### [AIM]
Output the material from the line containing "order: Coleoptera" through the end, inclusive, as a Markdown table with the columns Row and Line. Give each line its row number, skip blank lines, and leave the pictures out of your answer.

### [INPUT DATA]
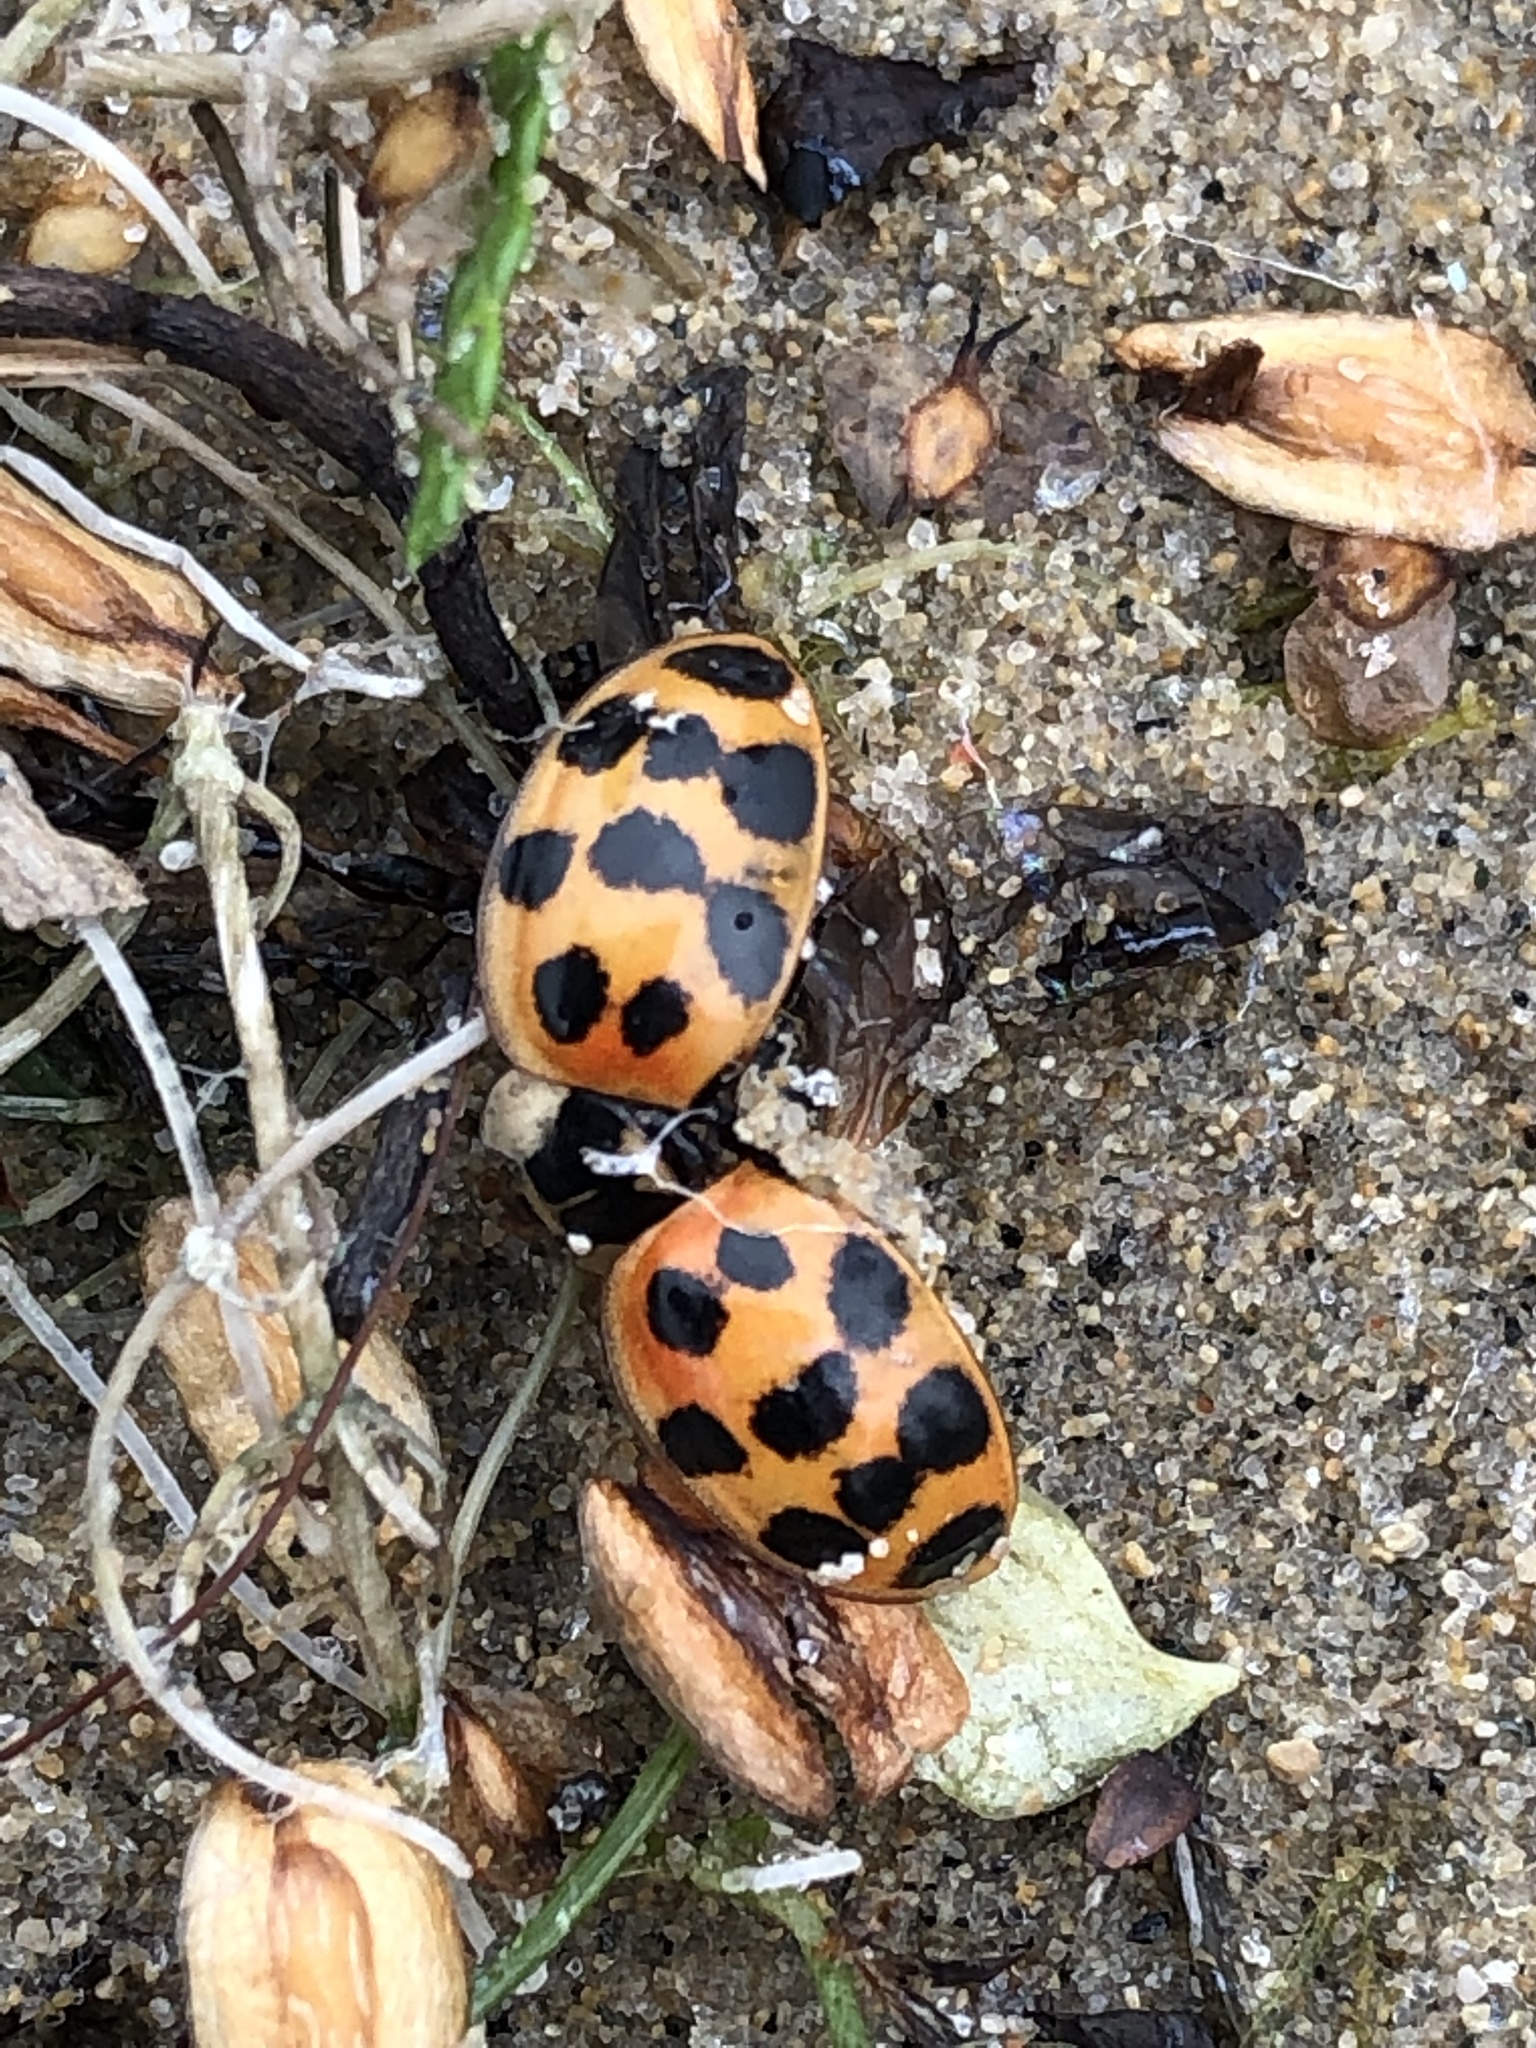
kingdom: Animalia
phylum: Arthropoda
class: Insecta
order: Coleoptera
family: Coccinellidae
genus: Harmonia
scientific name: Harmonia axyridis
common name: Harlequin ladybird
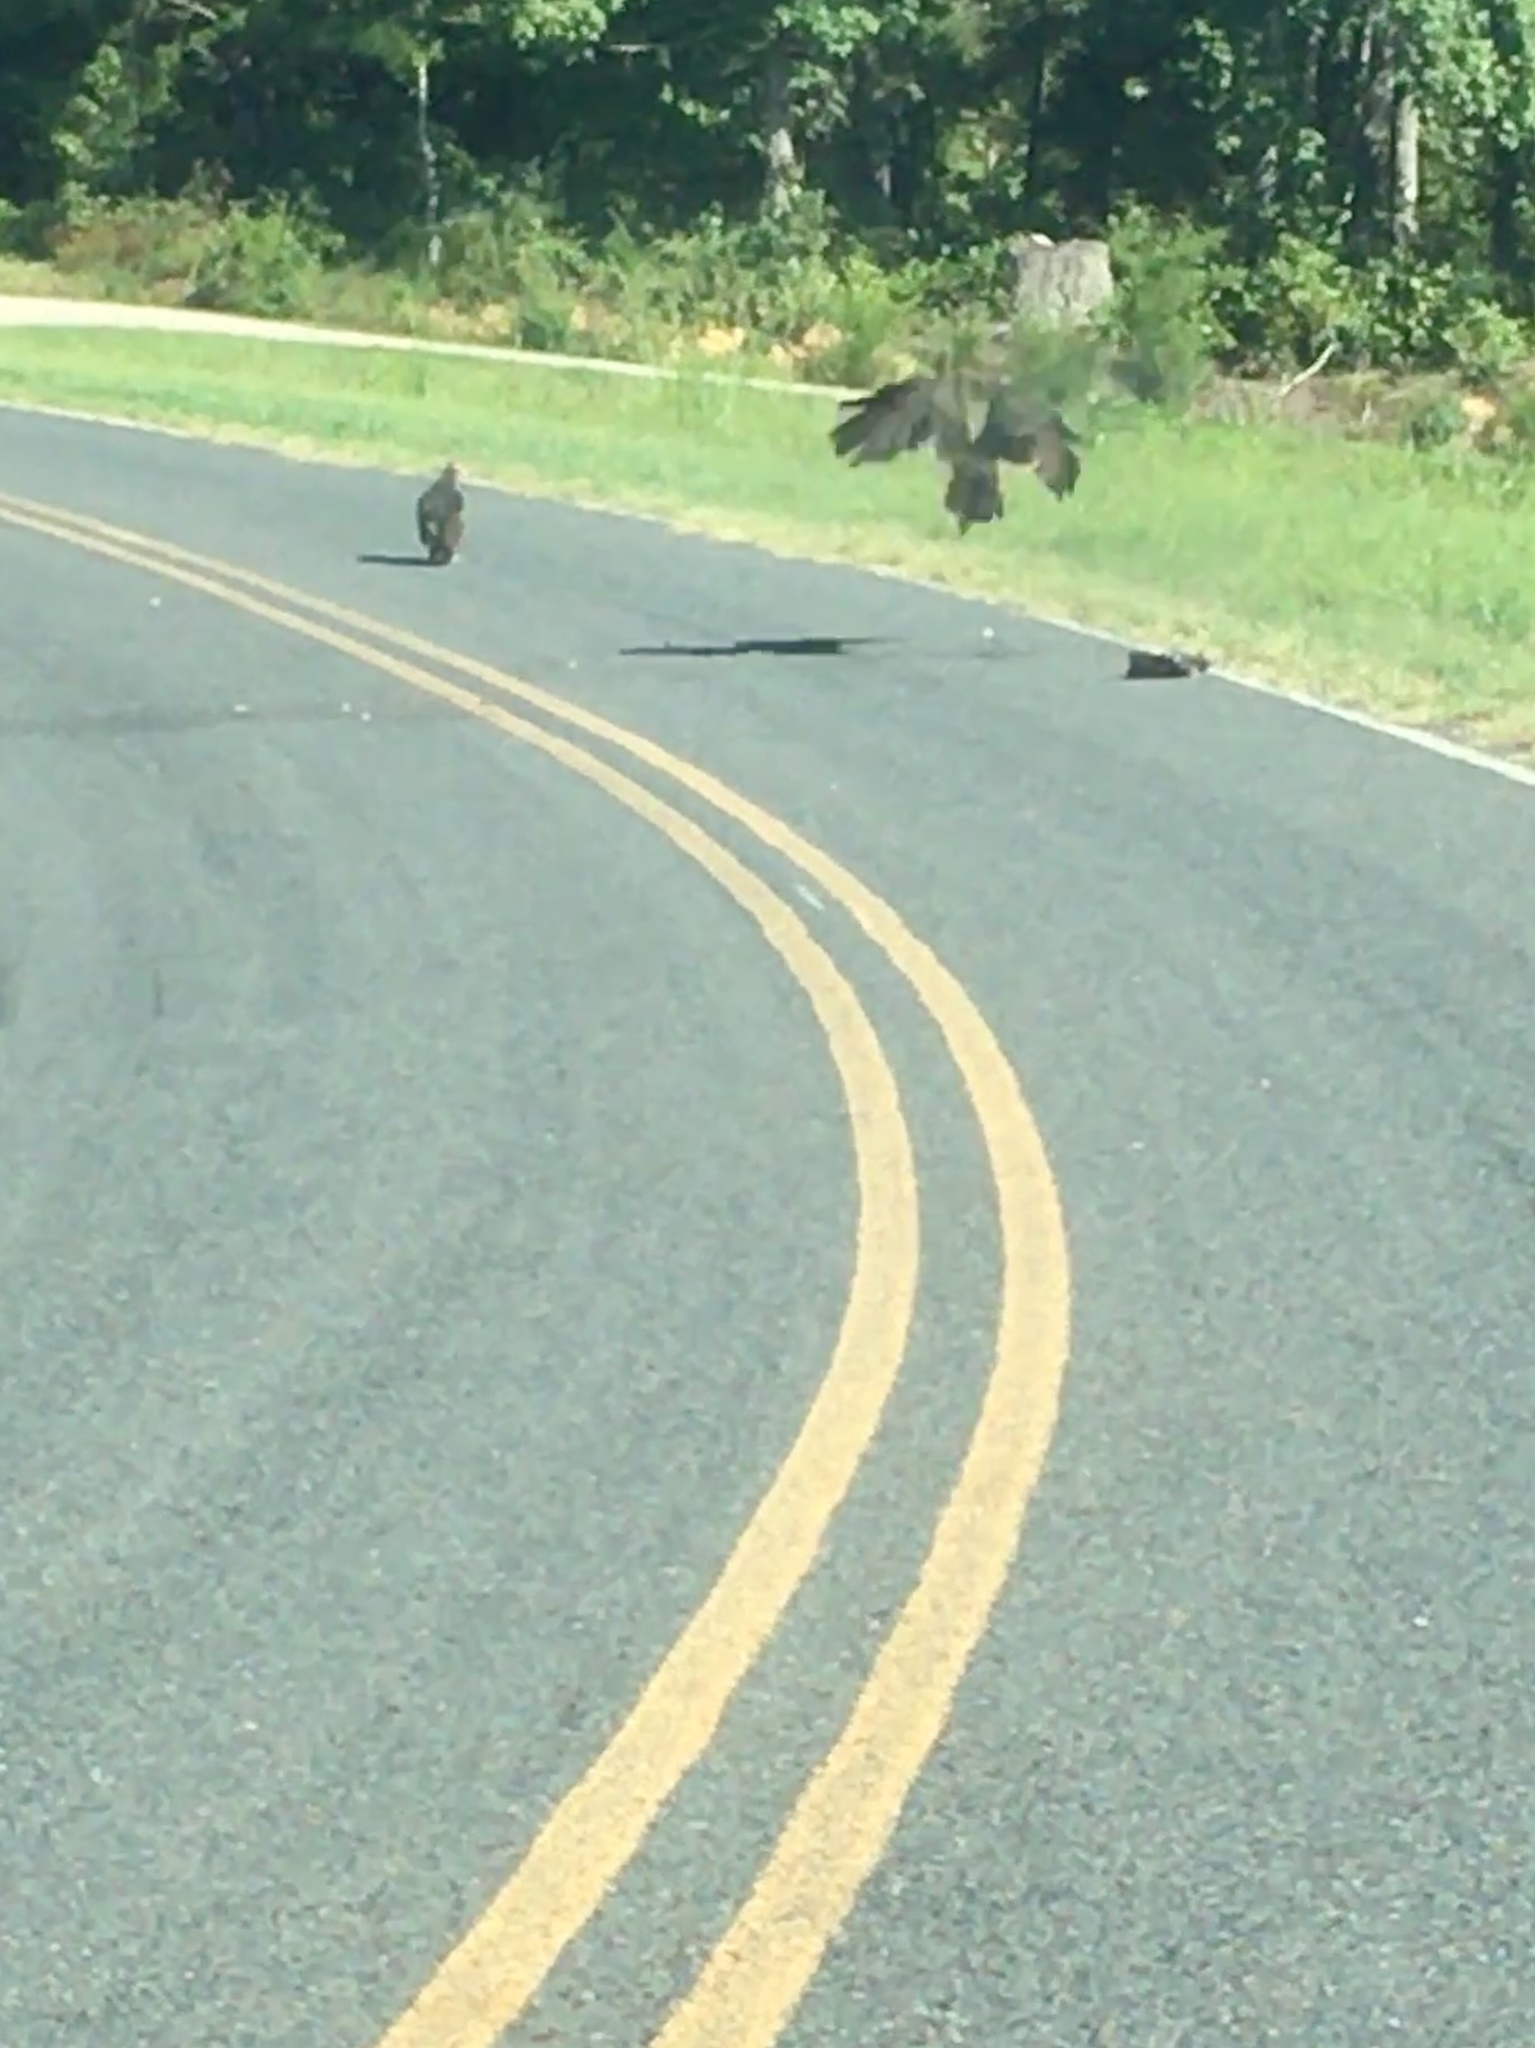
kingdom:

### [WORKED SOLUTION]
| Row | Line |
|---|---|
| 1 | order: Coleoptera |
| 2 | family: Coccinellidae |
| 3 | genus: Harmonia |
| 4 | scientific name: Harmonia axyridis |
| 5 | common name: Harlequin ladybird |
| 6 | kingdom: |